Walz requested aid from the Federal Emergency Management Agency on July 2 to clean up extensive fire damage. His request was denied July 10.

The governor’s office has estimated that the unrest led to more than $500 million in damage, with $15 million directly tied to the arson fires. Fires that damage public infrastructure are eligible for repair reimbursement aid under the Stafford Act, a federal law outlining disaster assistance.

“As we navigate one of the most difficult periods in our state’s history, the need for support from our federal partners is more important than ever,” Walz said in a news release.

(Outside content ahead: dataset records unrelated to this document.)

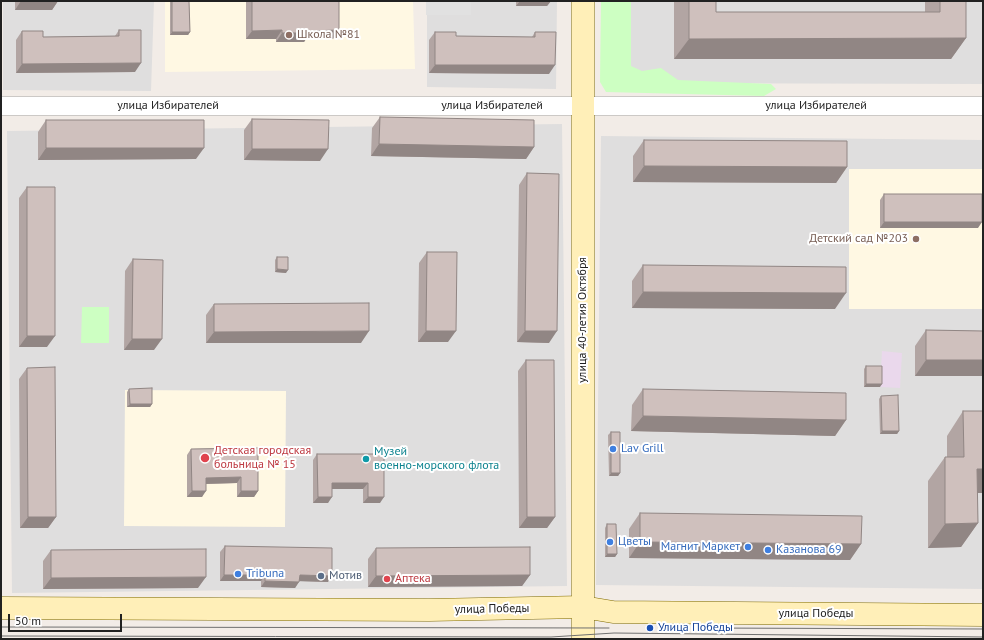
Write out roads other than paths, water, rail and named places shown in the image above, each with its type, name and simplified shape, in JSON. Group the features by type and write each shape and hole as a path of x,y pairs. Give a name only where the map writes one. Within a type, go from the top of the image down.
{"main road":[{"name":"улица 40-летия Октября","path":"583,1 583,639"},
{"name":"улица Победы","path":"1,608 429,610 583,607 613,612 983,615"}],"street":[{"name":"улица Избирателей","path":"1,106 983,106"}],"tram line":[{"path":"1,627 609,628"},
{"path":"701,628 983,629"},
{"path":"1,636 551,637 614,633 983,637"}],"place":[{"name":"Школа №81","path":"289,35"},
{"name":"Детский сад №203","path":"916,239"},
{"name":"Lav Grill","path":"613,449"},
{"name":"Детская городская больница № 15","path":"205,458"},
{"name":"Музей военно-морского флота","path":"366,459"},
{"name":"Цветы","path":"610,542"},
{"name":"Магнит Маркет","path":"748,547"},
{"name":"Казанова 69","path":"768,550"},
{"name":"Tribuna","path":"238,574"},
{"name":"Мотив","path":"321,576"},
{"name":"Аптека","path":"387,579"},
{"name":"Улица Победы","path":"650,628"}]}
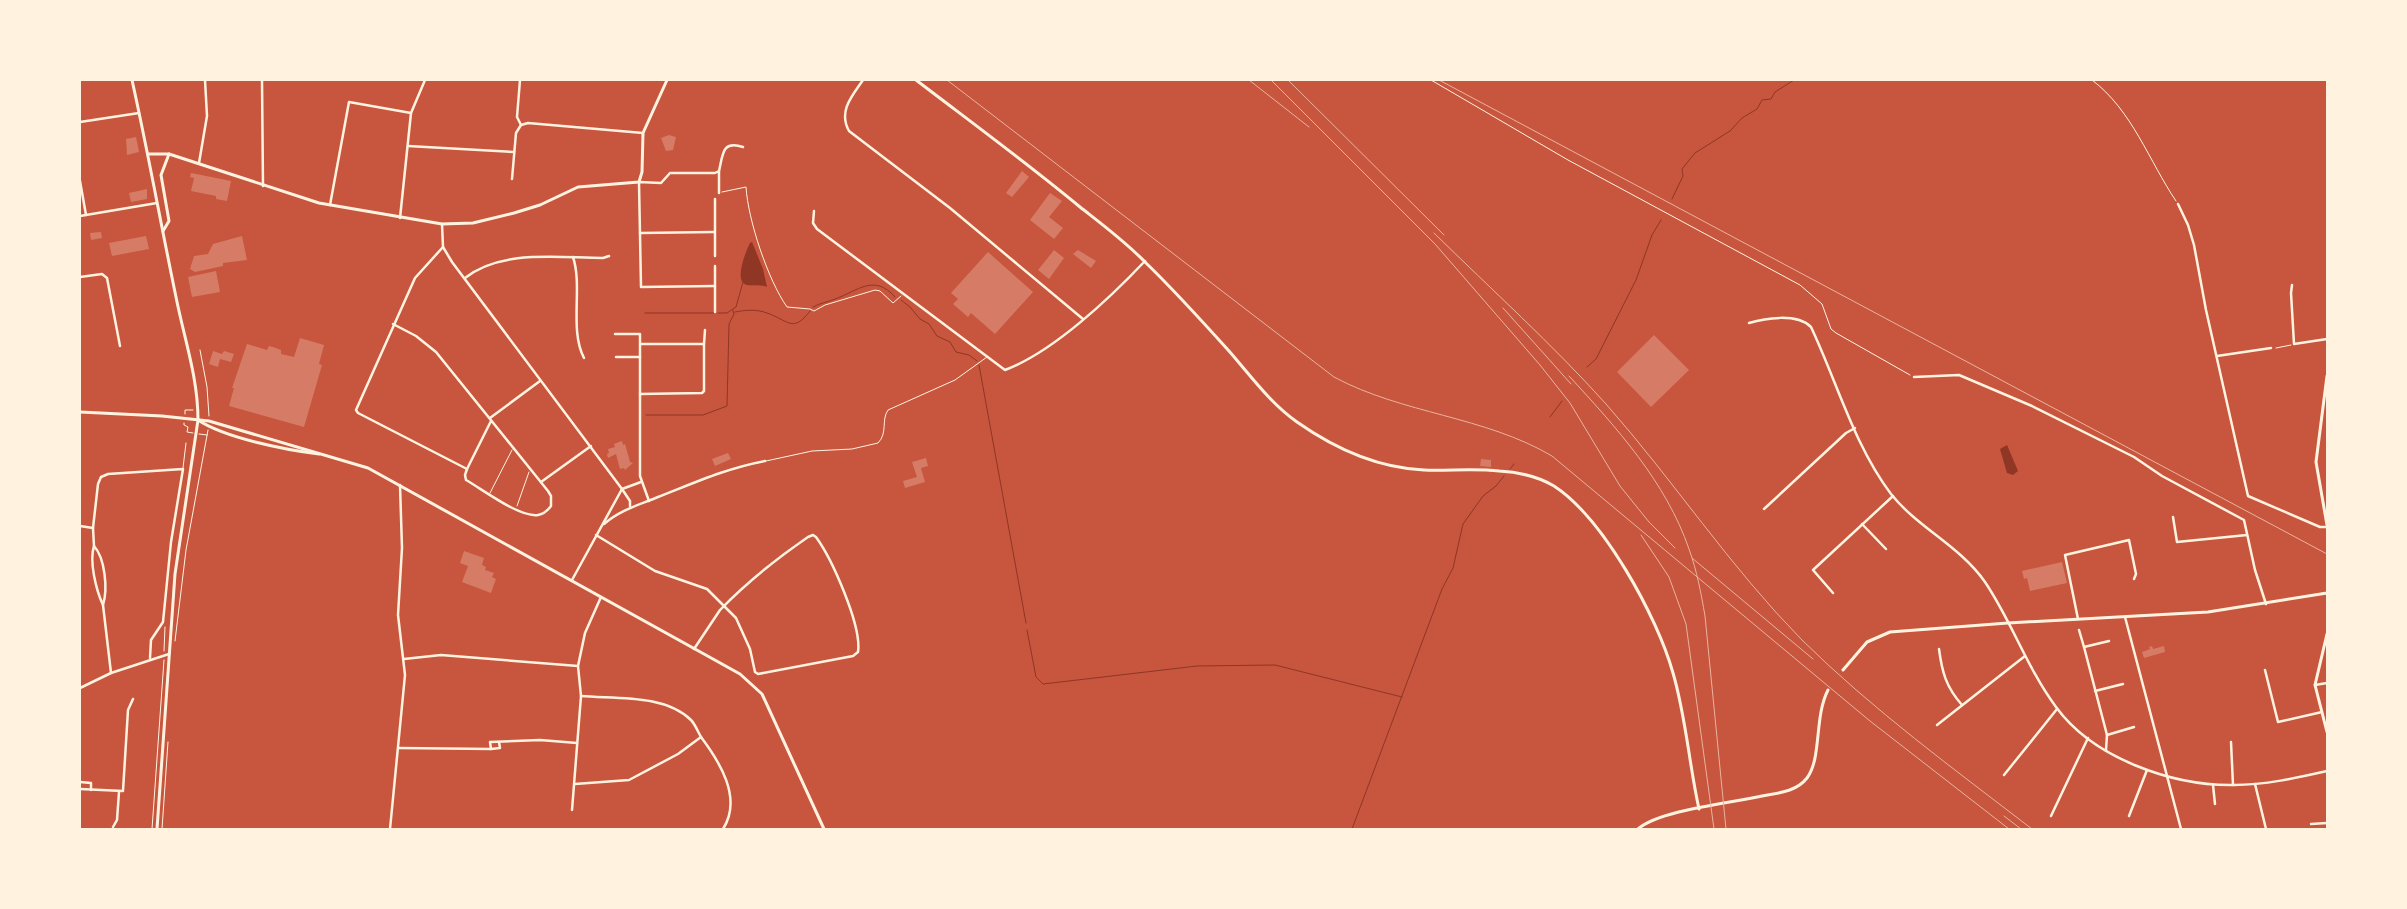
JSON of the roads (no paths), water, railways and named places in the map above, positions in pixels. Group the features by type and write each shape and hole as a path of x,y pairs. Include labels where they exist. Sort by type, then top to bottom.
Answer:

Walz and DFL allies have asserted that the peacetime emergency powers are needed to quickly provide COVID-19 relief, to meet state goals on testing and to provide economic stability for those in need.

But Republican lawmakers have sought to limit the governor’s powers, resulting in multiple lawsuits in state and federal court.

Nearly every state is under some kind of ongoing emergency order.

“The COVID-19 pandemic is unprecedented and rapidly evolving, and we can’t let our guard down,” Walz said.